Do you know if the carpark is big enough to cope with MH's?


Also any idea if the public buses to the Kehlsteinhaus car park go near the campsites?


Thanks


Graham :smile2:


----------



## charlieivan (Apr 25, 2006)

We went there several years ago on an organised tour but unfortunately the road up to the nest was closed so didn't actually get there. We stayed on a site fairly close to Berchtesgarden but sorry I cannot remember the name. Have a look on searchforsites, just type in Berchtesgarden and lots of options will come up. We had a bus trip out to the bunker area at the base of the nest and the car park there is massive so no problem with the m/h. If you are staying around Berchtesgarden for a few days I can thoroughly recommend a visit to the salt mine. My wife and I went not knowing what to expect and it was brilliant, a great experience with huge underground lake and slides down to lower levels. It would be a shame to miss it.

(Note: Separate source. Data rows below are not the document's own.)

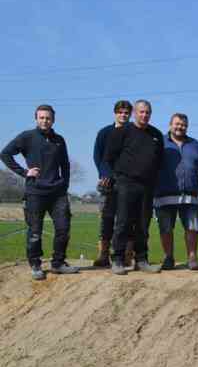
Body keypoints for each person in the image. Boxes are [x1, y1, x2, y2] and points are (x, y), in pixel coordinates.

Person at [1, 104, 78, 280]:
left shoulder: (59, 140)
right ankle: (35, 264)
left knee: (63, 228)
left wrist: (64, 185)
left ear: (53, 120)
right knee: (35, 231)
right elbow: (5, 154)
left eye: (48, 118)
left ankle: (58, 263)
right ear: (36, 118)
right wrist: (24, 172)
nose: (45, 121)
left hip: (57, 193)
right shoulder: (27, 137)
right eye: (42, 117)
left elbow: (65, 165)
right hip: (35, 192)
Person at [103, 99, 164, 275]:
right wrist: (118, 177)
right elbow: (109, 157)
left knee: (143, 223)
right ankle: (118, 260)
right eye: (141, 112)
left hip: (147, 185)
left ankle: (142, 259)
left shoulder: (156, 135)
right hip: (125, 183)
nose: (144, 115)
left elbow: (159, 160)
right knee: (123, 222)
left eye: (147, 113)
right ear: (135, 113)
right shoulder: (121, 132)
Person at [154, 113, 198, 271]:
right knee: (165, 228)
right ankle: (168, 257)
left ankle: (192, 258)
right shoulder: (160, 142)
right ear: (170, 125)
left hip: (190, 195)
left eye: (183, 125)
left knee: (192, 227)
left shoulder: (195, 144)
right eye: (177, 124)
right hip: (164, 194)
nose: (180, 127)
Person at [92, 100, 135, 268]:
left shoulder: (134, 131)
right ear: (115, 113)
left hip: (129, 181)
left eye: (126, 113)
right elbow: (98, 156)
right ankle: (103, 254)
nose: (123, 115)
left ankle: (126, 255)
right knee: (107, 218)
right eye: (120, 112)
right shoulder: (105, 132)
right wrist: (104, 174)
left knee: (127, 219)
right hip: (108, 182)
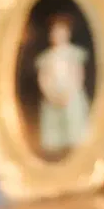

https://www.searchforsites.co.uk/

https://www.salzbergwerk.de/en


----------



## GMJ (Jun 24, 2014)

charlieivan said:


> We went there several years ago on an organised tour but unfortunately the road up to the nest was closed so didn't actually get there. We stayed on a site fairly close to Berchtesgarden but sorry I cannot remember the name. Have a look on searchforsites, just type in Berchtesgarden and lots of options will come up. We had a bus trip out to the bunker area at the base of the nest and the car park there is massive so no problem with the m/h. If you are staying around Berchtesgarden for a few days I can thoroughly recommend a visit to the salt mine. My wife and I went not knowing what to expect and it was brilliant, a great experience with huge underground lake and slides down to lower levels. It would be a shame to miss it.
> 
> https://www.searchforsites.co.uk/
> 
> https://www.salzbergwerk.de/en


Thanks

How would you rate the salt mine for people with limited mobility? Are there loads of stairs for example?...

Graham :smile2:


----------



## charlieivan (Apr 25, 2006)

From memory there is a bit of walking but nothing too strenuous. A small train takes you into the mine. To get to the lower levels you can use the slides, not difficult at all, or there is a walkway down and some steps. I think there is only two slides down so only one walkway 
and one stairway. There is a boat trip across the lake. Wheelchairs are not allowed in but if you are reasonably mobile you should cope. You can always ask beforehand to check if it is suitable. Have a good look through the link to the mine, it will give you some idea.


----------